The KEY of the question, VERY IMPORTANT, is to call the function reset_seeds() every time before running the model. Doing that you will obtain reproducible results as I check in the Google Collab.

Unlike what has been said before, only Tensorflow seed has an effect on random generation of weights (latest version Tensorflow 2.6.0 and Keras 2.6.0)

Here is a small test you can run to check the influence of each seed (with np being numpy, tf being tensorflow and random the Python random library):

# Testing how seeds influence results
# -----------------------------------


print("Seed specification")


my_seed = 36
# To vary python hash, numpy random, python random and tensorflow random seeds
a, b, c, d = 0, 0, 0, 0


os.environ['PYTHONHASHSEED'] = str(my_seed+a) # Has no effect
np.random.seed(my_seed+b) # Has no effect
random.seed(my_seed+c) # Has no effect
tf.random.set_seed(my_seed+d) # Has an effect


print("Making ML model")


keras.mixed_precision.set_global_policy('float64')

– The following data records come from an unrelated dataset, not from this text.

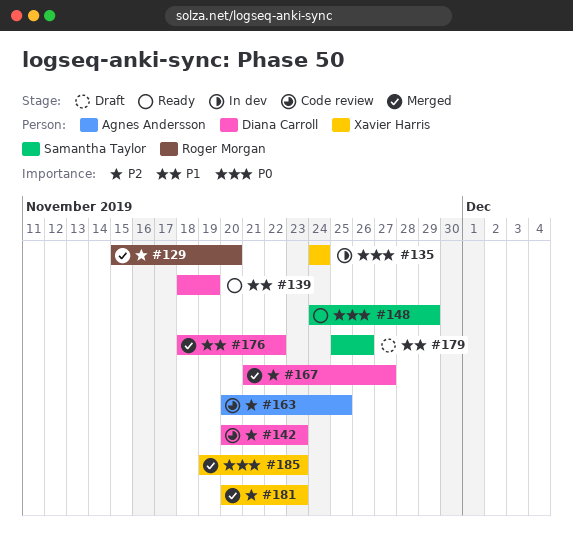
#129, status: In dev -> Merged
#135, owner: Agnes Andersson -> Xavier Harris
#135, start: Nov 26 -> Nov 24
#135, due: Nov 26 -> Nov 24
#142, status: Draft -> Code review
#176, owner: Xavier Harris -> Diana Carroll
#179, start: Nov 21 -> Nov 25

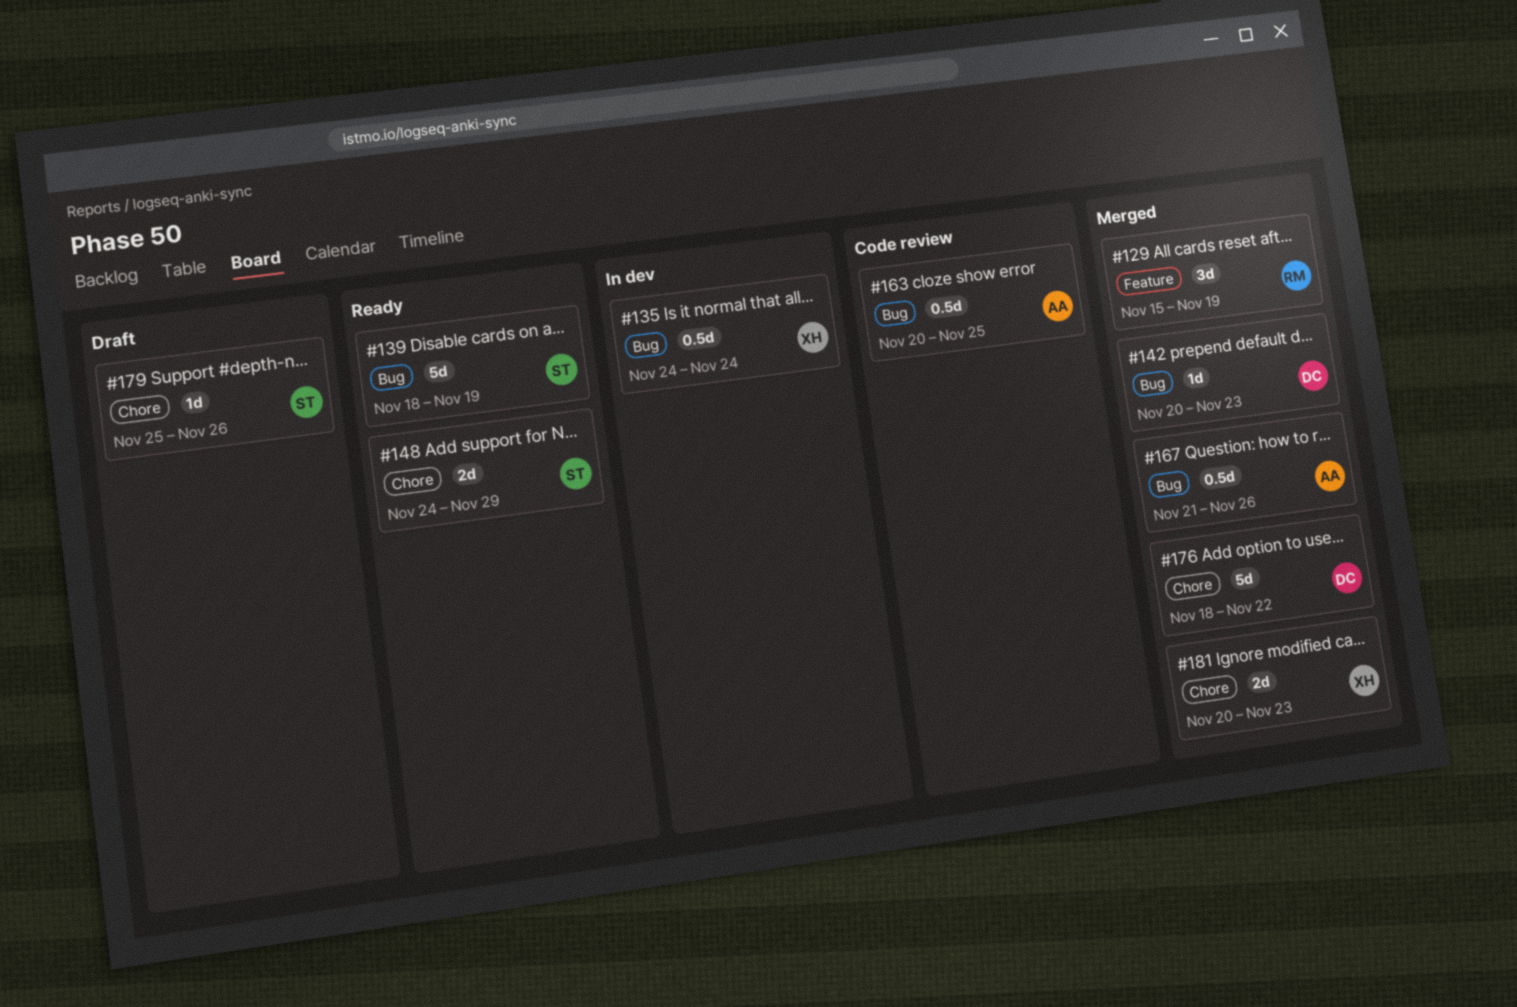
#129, due: Nov 20 -> Nov 19
#139, owner: Diana Carroll -> Samantha Taylor
#142, status: Code review -> Merged
#167, owner: Diana Carroll -> Agnes Andersson
#167, due: Nov 27 -> Nov 26
#185: present -> none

model = keras.Sequential([
layers.Dense(2, input_shape=input_shape),#, activation='relu'),
layers.Dense(output_nb, activation=None),
])
#
weights_save = model.get_weights()


print("Some weights:", weights_save[0].flatten())

We notice that variables a, b, c have no effect on the results. Only d has an effect on the results.

So, in the latest versions of Tensorflow, only tensorflow random seed has an influence on the random choice of weights.